Prepare the Way
Lord, make me a burning and a shining light like John the Baptist.
Read MATTHEW 3:1–12
In those days John the Baptist came, preaching in the wilderness of Judea 2 and saying, “Repent, for the kingdom of heaven has come near.” 3 This is he who was spoken of through the prophet Isaiah:
“A voice of one calling in the wilderness,
‘Prepare the way for the Lord,
make straight paths for him.’”
4 John’s clothes were made of camel’s hair, and he had a leather belt around his waist.
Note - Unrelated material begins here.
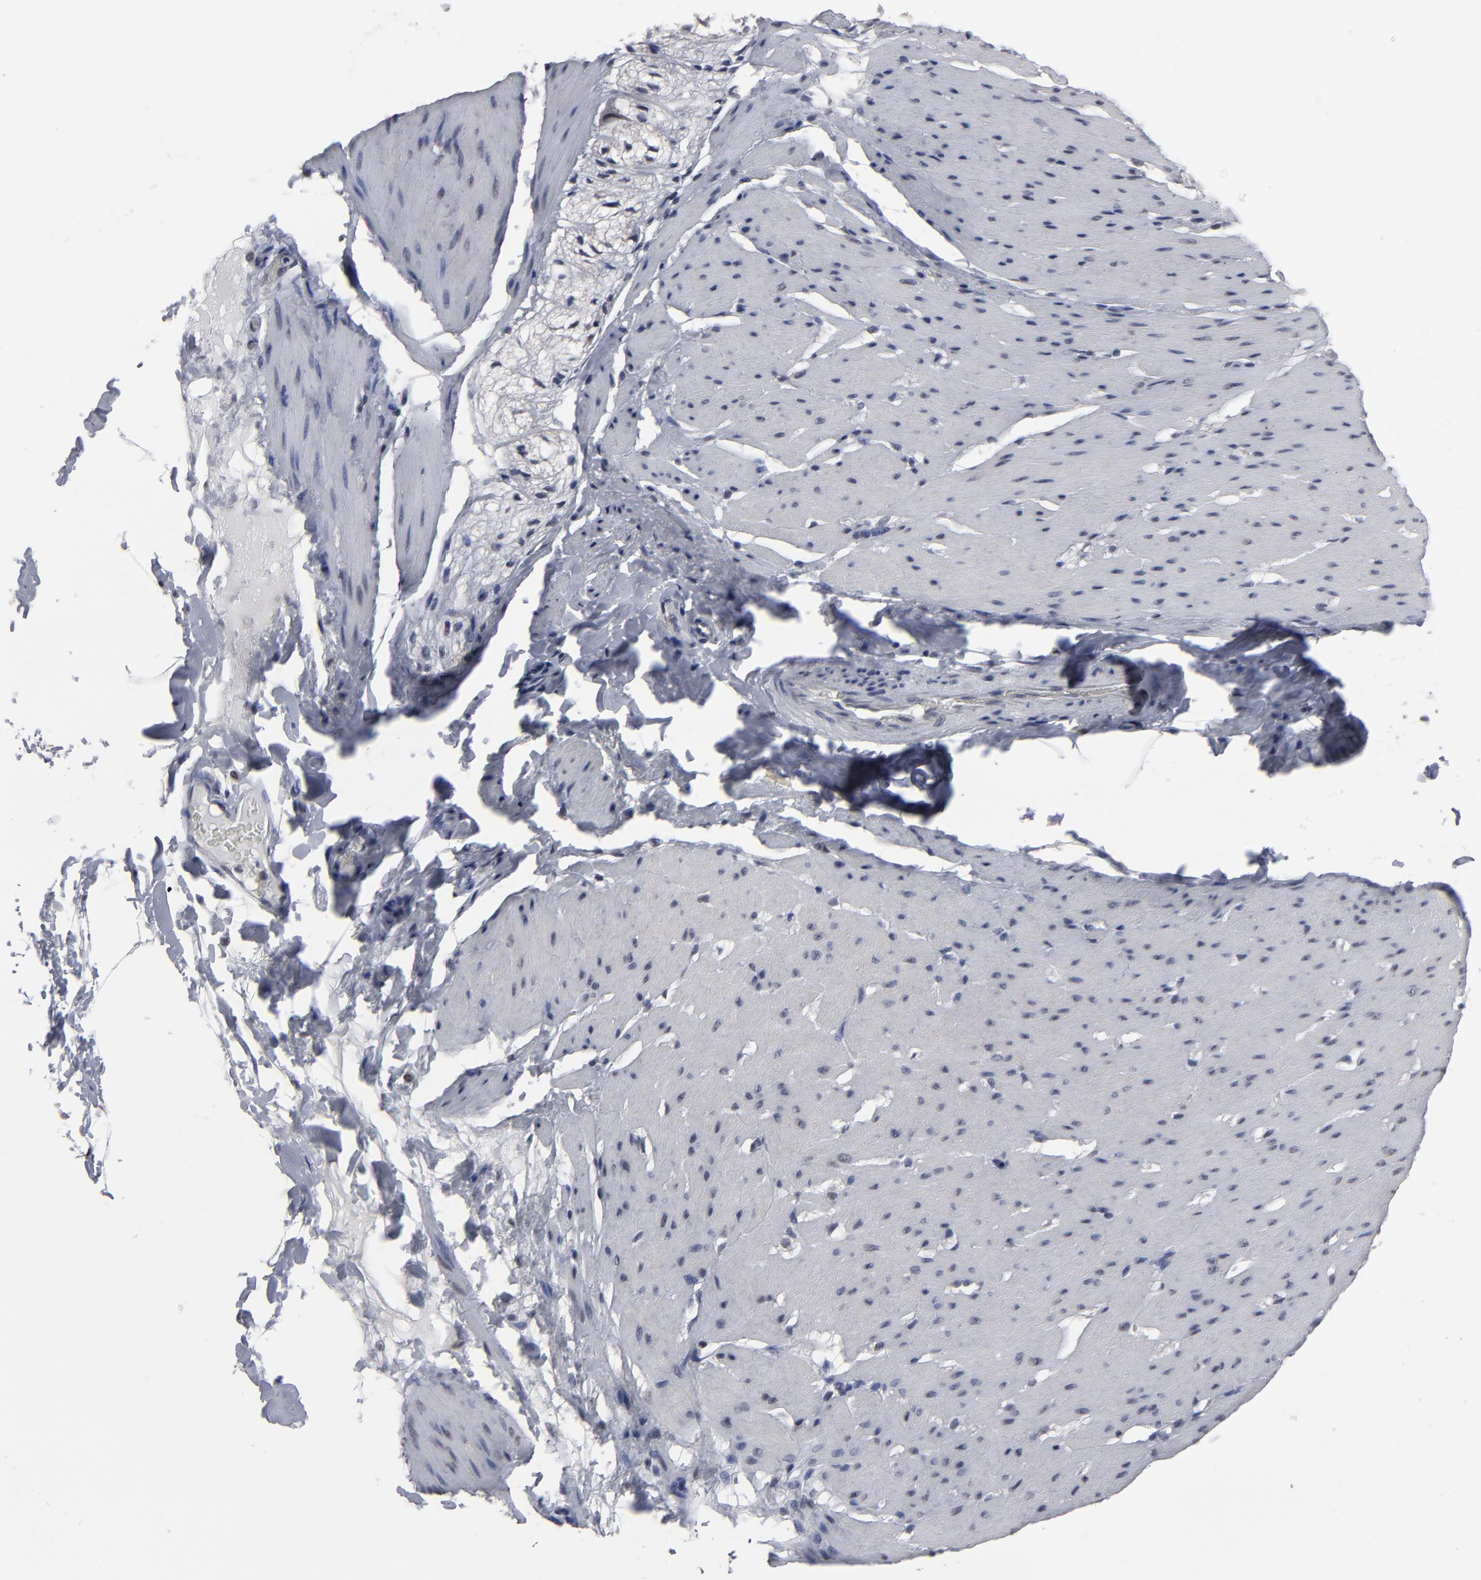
{"staining": {"intensity": "negative", "quantity": "none", "location": "none"}, "tissue": "smooth muscle", "cell_type": "Smooth muscle cells", "image_type": "normal", "snomed": [{"axis": "morphology", "description": "Normal tissue, NOS"}, {"axis": "topography", "description": "Smooth muscle"}, {"axis": "topography", "description": "Colon"}], "caption": "Immunohistochemistry micrograph of unremarkable smooth muscle: smooth muscle stained with DAB reveals no significant protein staining in smooth muscle cells.", "gene": "SSRP1", "patient": {"sex": "male", "age": 67}}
His food was locusts and wild honey. 5 People went out to him from Jerusalem and all Judea and the whole region of the Jordan. 6 Confessing their sins, they were baptized by him in the Jordan River.
7 But when he saw many of the Pharisees and Sadducees coming to where he was baptizing, he said to them: “You brood of vipers! Who warned you to flee from the coming wrath? 8 Produce fruit in keeping with repentance. 9 And do not think you can say to yourselves, ‘We have Abraham as our father.’ I tell you that out of these stones God can raise up children for Abraham. 10 The ax is already at the root of the trees, and every tree that does not produce good fruit will be cut down and thrown into the fire.
11 “I baptize you with water for repentance. But after me comes one who is more powerful than I, whose sandals I am not worthy to carry. He will baptize you with the Holy Spirit and fire. 12 His winnowing fork is in his hand, and he will clear his threshing floor, gathering his wheat into the barn and burning up the chaff with unquenchable fire.”
New International Version (NIV)
Holy Bible, New International Version®, NIV® Copyright ©1973, 1978, 1984, 2011 by Biblica, Inc.® Used by permission. All rights reserved worldwide.
How might we “prepare the way for the Lord” (3) in the coming year?
Christmas is over, the wrapping paper is discarded, and the next chapter of life begins. Yet God’s preparations are still ongoing! Matthew skillfully tells the story so that his readers can understand that this Jesus is the Messiah, the Lord, foretold by the prophets, who has a mission to fulfill.
The language “in those days” (1) echoes the words of the old prophets (e.g., Jer. 33:15,16) and recalls something unheard-of for generations. Matthew is saying, “Here is the prophet,” the one of whom Isaiah spoke, the “voice… crying in the wilderness” (3; cf. Isa. 40:3). John’s trenchant preaching and his simple, ascetic lifestyle would have reminded people of Elijah, whose life was
expected to prepare the way for the Messiah (Matt. 17:11–13).
What preparation was needed for this man? Like his predecessors, this prophet issues an uncomfortable message: “Repent” (2). Jesus cannot come into lives where he is not welcome. Many respond, showing their intention to live godly lives henceforth (5,6). The religious leaders, however, react differently (7–9). John’s fiery words condemn their religiosity, which fools them into thinking they have no need for repentance. Hypocritical, deceitful “vipers” is how Jesus, too, would later describe them (Matt. 23:33). If you’re serious about seeking God, alter your lifestyle, challenges John (8,10).
Yet, good news inheres in his unsettling words! Here, perhaps, is a hint of “The Branch” again, about to spring up from the stump (10). Baptism in the Jordan River is just the beginning, preparing for the promise of God’s coming Holy Spirit (11). Some of Matthew’s first-generation readers would have recognized themselves and their own stories here. How can we prepare the way for the Lord as we reflect on the past year and the one coming?
“For the sake of your Son Jesus Christ… forgive us all that is past and grant that we may serve you in newness of life” (Common Worship, Church House Publishing).
Lord, allow me to see all the lapses in my life and all the places where my walk does not line up with my talk.